When asked why each group entered the SOUP-Off, the answers seemed varied. Beth Anne Dunagan, a representative for the College Republicans said that it seemed like a great platform to publicize the club. Lauren Franke suffers from Celiac disease and wanted to raise awareness by making a tasty soup that people could enjoy while also accommodating her diet. Steven Walker of the Conference Room said the group's fun 'soups' have always been well received and people enjoyed that their soup was always out of the ordinary. One common thread that these three participants share, as well as all 38 that competed in the SOUP-Off, is that they entered to help support the SOUP – the Sponsorship of Orphans in Uganda Project.

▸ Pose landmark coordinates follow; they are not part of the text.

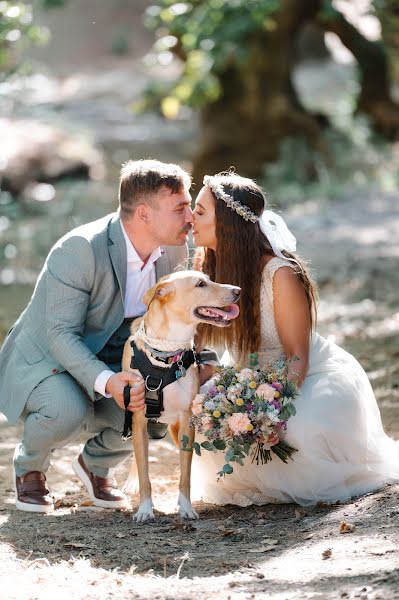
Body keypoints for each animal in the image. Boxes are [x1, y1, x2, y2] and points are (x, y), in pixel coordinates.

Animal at [122, 270, 241, 524]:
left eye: (208, 279)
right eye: (200, 284)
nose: (238, 290)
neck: (165, 354)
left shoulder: (187, 420)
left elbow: (185, 473)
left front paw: (186, 507)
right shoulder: (138, 417)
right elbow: (145, 471)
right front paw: (144, 508)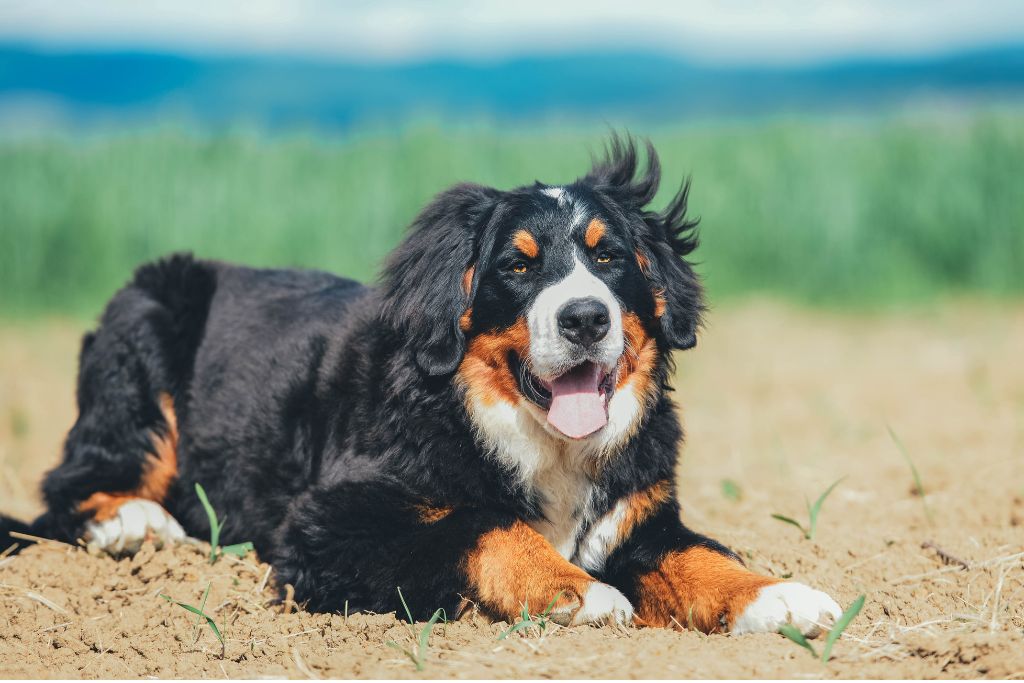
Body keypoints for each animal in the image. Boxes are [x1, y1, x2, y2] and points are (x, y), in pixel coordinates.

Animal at [2, 136, 839, 638]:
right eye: (517, 265)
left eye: (610, 258)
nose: (584, 318)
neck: (531, 435)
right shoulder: (331, 520)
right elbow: (481, 525)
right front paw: (581, 591)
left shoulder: (639, 517)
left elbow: (698, 556)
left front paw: (781, 594)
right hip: (143, 325)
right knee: (70, 484)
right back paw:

The project, founded by Berry senior Brin Enterkin, is to raise money and awareness for orphans in the remote village of Isita, Uganda. Among the needs that are attempted to be met are holistic living environments, proper education, and affordable medical treatment for the children. About thirty minutes into the SOUP-Off, Brin took to the stage to thank both the participants and those in attendance for coming out to the event. Brin shared the story about a young child named Adam, whose leg had been broken for five years and had never received proper help. As a result, his leg was wounded and infected. Brin realized the child was in pain and took him to a local medical center. The doctor informed her that if Adam had been brought in any later, he could have risked amputation or even death.
Brin stressed the importance of what improvements are still left to be made in Uganda, but “If even one child is helped, then the SOUP has done its job. The SOUP is here to stay!” I was able to briefly speak to Brin after she spoke to the crowd and asked her how it felt to see her passion come to fruition. Her face lit up and said that it felt incredible to know that two years ago, it was nothing and now it is a reality.
Not everyone who walked into the SOUP-Off knew exactly what they were getting into. One such student, sophomore Josh Wilkinson of Seattle, Washington, was admittedly drawn to the event solely for the fact that he could consume all the soup that he wanted for just $3. However, he ultimately walked away with a greater knowledge of how much his $3 actually helped out the cause. There were also many first-time attendees who so enjoyed their time at the SOUP-Off that they intended on coming back as long as Berry kept throwing the event.
The Sociology and Anthropology Club's potato soup walked away with the coveted 1st place title, KCAB's chicken and dumplings took home the 2nd place trophy, and the Berry Accounting Club's spicy chili was awarded the Trustee's vote. However, everyone walked away a winner in some from the SOUP-Off, whether they showed off their culinary skills or got to eat a lot of hot soup on a cold evening. The ultimate prize of the SOUP-Off, however, has nothing to do with a trophy or a tasty soup. It is knowing that each person in the Krannert Ballroom helped to support the orphans in Uganda who do not have the means to support themselves.